Description of the task:
Please extract the text from each of the items below, reproducing every line word for word and in its original order.

Excerpted records:
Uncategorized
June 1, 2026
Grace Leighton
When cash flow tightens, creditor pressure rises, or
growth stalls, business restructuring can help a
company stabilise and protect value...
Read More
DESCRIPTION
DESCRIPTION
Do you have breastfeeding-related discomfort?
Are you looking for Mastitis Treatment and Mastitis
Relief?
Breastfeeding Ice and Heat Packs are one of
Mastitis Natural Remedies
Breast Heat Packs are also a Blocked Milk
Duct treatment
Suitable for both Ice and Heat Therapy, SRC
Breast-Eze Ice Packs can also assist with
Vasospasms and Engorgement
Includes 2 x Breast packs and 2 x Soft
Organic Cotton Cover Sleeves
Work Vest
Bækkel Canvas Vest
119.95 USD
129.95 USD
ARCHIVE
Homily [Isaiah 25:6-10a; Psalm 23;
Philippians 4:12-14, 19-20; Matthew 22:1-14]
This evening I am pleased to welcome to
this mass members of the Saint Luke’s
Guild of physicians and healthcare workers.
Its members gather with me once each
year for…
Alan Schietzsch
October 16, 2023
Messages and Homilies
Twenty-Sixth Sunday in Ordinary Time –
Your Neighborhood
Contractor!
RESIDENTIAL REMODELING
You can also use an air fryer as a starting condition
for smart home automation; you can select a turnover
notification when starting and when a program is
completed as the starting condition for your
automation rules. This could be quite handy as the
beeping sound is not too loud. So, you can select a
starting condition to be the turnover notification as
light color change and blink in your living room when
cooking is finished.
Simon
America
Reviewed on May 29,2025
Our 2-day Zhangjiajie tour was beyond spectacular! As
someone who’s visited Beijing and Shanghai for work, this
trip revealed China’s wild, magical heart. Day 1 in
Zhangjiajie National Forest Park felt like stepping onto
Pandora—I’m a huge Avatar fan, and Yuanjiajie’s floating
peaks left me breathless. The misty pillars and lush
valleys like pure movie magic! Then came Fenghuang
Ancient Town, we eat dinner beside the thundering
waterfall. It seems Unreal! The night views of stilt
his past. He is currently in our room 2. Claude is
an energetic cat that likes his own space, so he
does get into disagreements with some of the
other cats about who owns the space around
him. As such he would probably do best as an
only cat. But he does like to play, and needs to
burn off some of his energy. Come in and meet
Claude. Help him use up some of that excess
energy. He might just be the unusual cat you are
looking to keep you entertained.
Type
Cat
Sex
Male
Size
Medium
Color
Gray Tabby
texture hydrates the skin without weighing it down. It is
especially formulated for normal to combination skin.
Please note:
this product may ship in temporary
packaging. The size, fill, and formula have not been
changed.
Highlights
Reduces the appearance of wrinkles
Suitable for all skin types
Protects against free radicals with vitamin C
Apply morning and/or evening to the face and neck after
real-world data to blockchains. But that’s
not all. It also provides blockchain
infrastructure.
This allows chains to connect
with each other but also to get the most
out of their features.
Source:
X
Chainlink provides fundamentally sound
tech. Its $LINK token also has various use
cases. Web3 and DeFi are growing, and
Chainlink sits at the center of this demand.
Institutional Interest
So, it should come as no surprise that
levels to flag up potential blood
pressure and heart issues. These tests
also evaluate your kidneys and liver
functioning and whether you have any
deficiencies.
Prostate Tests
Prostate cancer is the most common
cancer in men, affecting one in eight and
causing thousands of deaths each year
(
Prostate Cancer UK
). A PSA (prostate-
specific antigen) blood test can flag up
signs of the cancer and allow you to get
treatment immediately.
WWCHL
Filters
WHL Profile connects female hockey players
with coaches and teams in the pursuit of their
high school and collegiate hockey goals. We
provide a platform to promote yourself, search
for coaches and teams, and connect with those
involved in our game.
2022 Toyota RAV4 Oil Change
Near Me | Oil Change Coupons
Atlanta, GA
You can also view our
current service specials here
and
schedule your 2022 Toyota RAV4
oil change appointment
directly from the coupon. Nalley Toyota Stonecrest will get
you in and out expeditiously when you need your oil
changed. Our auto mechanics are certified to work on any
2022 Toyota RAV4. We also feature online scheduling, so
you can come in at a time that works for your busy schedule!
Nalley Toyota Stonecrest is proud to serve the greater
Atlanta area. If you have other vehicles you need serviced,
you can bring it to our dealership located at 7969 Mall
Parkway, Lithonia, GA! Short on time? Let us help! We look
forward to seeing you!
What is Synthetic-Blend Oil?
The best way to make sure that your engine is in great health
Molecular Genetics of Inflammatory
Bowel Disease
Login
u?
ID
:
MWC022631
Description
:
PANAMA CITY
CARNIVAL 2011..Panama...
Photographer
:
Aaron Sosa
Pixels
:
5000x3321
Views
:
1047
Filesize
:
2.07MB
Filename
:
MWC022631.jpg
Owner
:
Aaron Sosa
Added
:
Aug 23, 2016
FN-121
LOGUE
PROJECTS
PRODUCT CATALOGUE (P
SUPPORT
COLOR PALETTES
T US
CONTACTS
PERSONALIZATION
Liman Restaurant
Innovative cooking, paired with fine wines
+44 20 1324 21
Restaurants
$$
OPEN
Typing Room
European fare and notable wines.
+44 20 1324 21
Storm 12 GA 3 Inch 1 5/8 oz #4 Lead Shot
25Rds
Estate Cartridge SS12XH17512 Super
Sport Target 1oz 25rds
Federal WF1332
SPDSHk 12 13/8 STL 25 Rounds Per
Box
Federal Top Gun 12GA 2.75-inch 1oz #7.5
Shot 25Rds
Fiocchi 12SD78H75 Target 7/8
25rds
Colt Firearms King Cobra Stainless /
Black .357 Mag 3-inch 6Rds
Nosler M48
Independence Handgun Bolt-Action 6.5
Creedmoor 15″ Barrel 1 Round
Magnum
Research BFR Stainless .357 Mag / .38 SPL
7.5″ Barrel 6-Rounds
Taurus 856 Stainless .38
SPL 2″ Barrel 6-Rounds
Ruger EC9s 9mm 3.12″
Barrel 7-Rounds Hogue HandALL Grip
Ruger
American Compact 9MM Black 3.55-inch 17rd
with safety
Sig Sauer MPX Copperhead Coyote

Solution for this exercise:
Uncategorized
June 1, 2026
Grace Leighton
When cash flow tightens, creditor pressure rises, or
growth stalls, business restructuring can help a
company stabilise and protect value...
Read More
DESCRIPTION
DESCRIPTION
Do you have breastfeeding-related discomfort?
Are you looking for Mastitis Treatment and Mastitis
Relief?
Breastfeeding Ice and Heat Packs are one of
Mastitis Natural Remedies
Breast Heat Packs are also a Blocked Milk
Duct treatment
Suitable for both Ice and Heat Therapy, SRC
Breast-Eze Ice Packs can also assist with
Vasospasms and Engorgement
Includes 2 x Breast packs and 2 x Soft
Organic Cotton Cover Sleeves
Work Vest
Bækkel Canvas Vest
119.95 USD
129.95 USD
ARCHIVE
Homily [Isaiah 25:6-10a; Psalm 23;
Philippians 4:12-14, 19-20; Matthew 22:1-14]
This evening I am pleased to welcome to
this mass members of the Saint Luke’s
Guild of physicians and healthcare workers.
Its members gather with me once each
year for…
Alan Schietzsch
October 16, 2023
Messages and Homilies
Twenty-Sixth Sunday in Ordinary Time –
Your Neighborhood
Contractor!
RESIDENTIAL REMODELING
You can also use an air fryer as a starting condition
for smart home automation; you can select a turnover
notification when starting and when a program is
completed as the starting condition for your
automation rules. This could be quite handy as the
beeping sound is not too loud. So, you can select a
starting condition to be the turnover notification as
light color change and blink in your living room when
cooking is finished.
Simon
America
Reviewed on May 29,2025
Our 2-day Zhangjiajie tour was beyond spectacular! As
someone who’s visited Beijing and Shanghai for work, this
trip revealed China’s wild, magical heart. Day 1 in
Zhangjiajie National Forest Park felt like stepping onto
Pandora—I’m a huge Avatar fan, and Yuanjiajie’s floating
peaks left me breathless. The misty pillars and lush
valleys like pure movie magic! Then came Fenghuang
Ancient Town, we eat dinner beside the thundering
waterfall. It seems Unreal! The night views of stilt
his past. He is currently in our room 2. Claude is
an energetic cat that likes his own space, so he
does get into disagreements with some of the
other cats about who owns the space around
him. As such he would probably do best as an
only cat. But he does like to play, and needs to
burn off some of his energy. Come in and meet
Claude. Help him use up some of that excess
energy. He might just be the unusual cat you are
looking to keep you entertained.
Type
Cat
Sex
Male
Size
Medium
Color
Gray Tabby
texture hydrates the skin without weighing it down. It is
especially formulated for normal to combination skin.
Please note:
this product may ship in temporary
packaging. The size, fill, and formula have not been
changed.
Highlights
Reduces the appearance of wrinkles
Suitable for all skin types
Protects against free radicals with vitamin C
Apply morning and/or evening to the face and neck after
real-world data to blockchains. But that’s
not all. It also provides blockchain
infrastructure.
This allows chains to connect
with each other but also to get the most
out of their features.
Source:
X
Chainlink provides fundamentally sound
tech. Its $LINK token also has various use
cases. Web3 and DeFi are growing, and
Chainlink sits at the center of this demand.
Institutional Interest
So, it should come as no surprise that
levels to flag up potential blood
pressure and heart issues. These tests
also evaluate your kidneys and liver
functioning and whether you have any
deficiencies.
Prostate Tests
Prostate cancer is the most common
cancer in men, affecting one in eight and
causing thousands of deaths each year
(
Prostate Cancer UK
). A PSA (prostate-
specific antigen) blood test can flag up
signs of the cancer and allow you to get
treatment immediately.
WWCHL
Filters
WHL Profile connects female hockey players
with coaches and teams in the pursuit of their
high school and collegiate hockey goals. We
provide a platform to promote yourself, search
for coaches and teams, and connect with those
involved in our game.
2022 Toyota RAV4 Oil Change
Near Me | Oil Change Coupons
Atlanta, GA
You can also view our
current service specials here
and
schedule your 2022 Toyota RAV4
oil change appointment
directly from the coupon. Nalley Toyota Stonecrest will get
you in and out expeditiously when you need your oil
changed. Our auto mechanics are certified to work on any
2022 Toyota RAV4. We also feature online scheduling, so
you can come in at a time that works for your busy schedule!
Nalley Toyota Stonecrest is proud to serve the greater
Atlanta area. If you have other vehicles you need serviced,
you can bring it to our dealership located at 7969 Mall
Parkway, Lithonia, GA! Short on time? Let us help! We look
forward to seeing you!
What is Synthetic-Blend Oil?
The best way to make sure that your engine is in great health
Molecular Genetics of Inflammatory
Bowel Disease
Login
u?
ID
:
MWC022631
Description
:
PANAMA CITY
CARNIVAL 2011..Panama...
Photographer
:
Aaron Sosa
Pixels
:
5000x3321
Views
:
1047
Filesize
:
2.07MB
Filename
:
MWC022631.jpg
Owner
:
Aaron Sosa
Added
:
Aug 23, 2016
FN-121
LOGUE
PROJECTS
PRODUCT CATALOGUE (P
SUPPORT
COLOR PALETTES
T US
CONTACTS
PERSONALIZATION
Liman Restaurant
Innovative cooking, paired with fine wines
+44 20 1324 21
Restaurants
$$
OPEN
Typing Room
European fare and notable wines.
+44 20 1324 21
Storm 12 GA 3 Inch 1 5/8 oz #4 Lead Shot
25Rds
Estate Cartridge SS12XH17512 Super
Sport Target 1oz 25rds
Federal WF1332
SPDSHk 12 13/8 STL 25 Rounds Per
Box
Federal Top Gun 12GA 2.75-inch 1oz #7.5
Shot 25Rds
Fiocchi 12SD78H75 Target 7/8
25rds
Colt Firearms King Cobra Stainless /
Black .357 Mag 3-inch 6Rds
Nosler M48
Independence Handgun Bolt-Action 6.5
Creedmoor 15″ Barrel 1 Round
Magnum
Research BFR Stainless .357 Mag / .38 SPL
7.5″ Barrel 6-Rounds
Taurus 856 Stainless .38
SPL 2″ Barrel 6-Rounds
Ruger EC9s 9mm 3.12″
Barrel 7-Rounds Hogue HandALL Grip
Ruger
American Compact 9MM Black 3.55-inch 17rd
with safety
Sig Sauer MPX Copperhead Coyote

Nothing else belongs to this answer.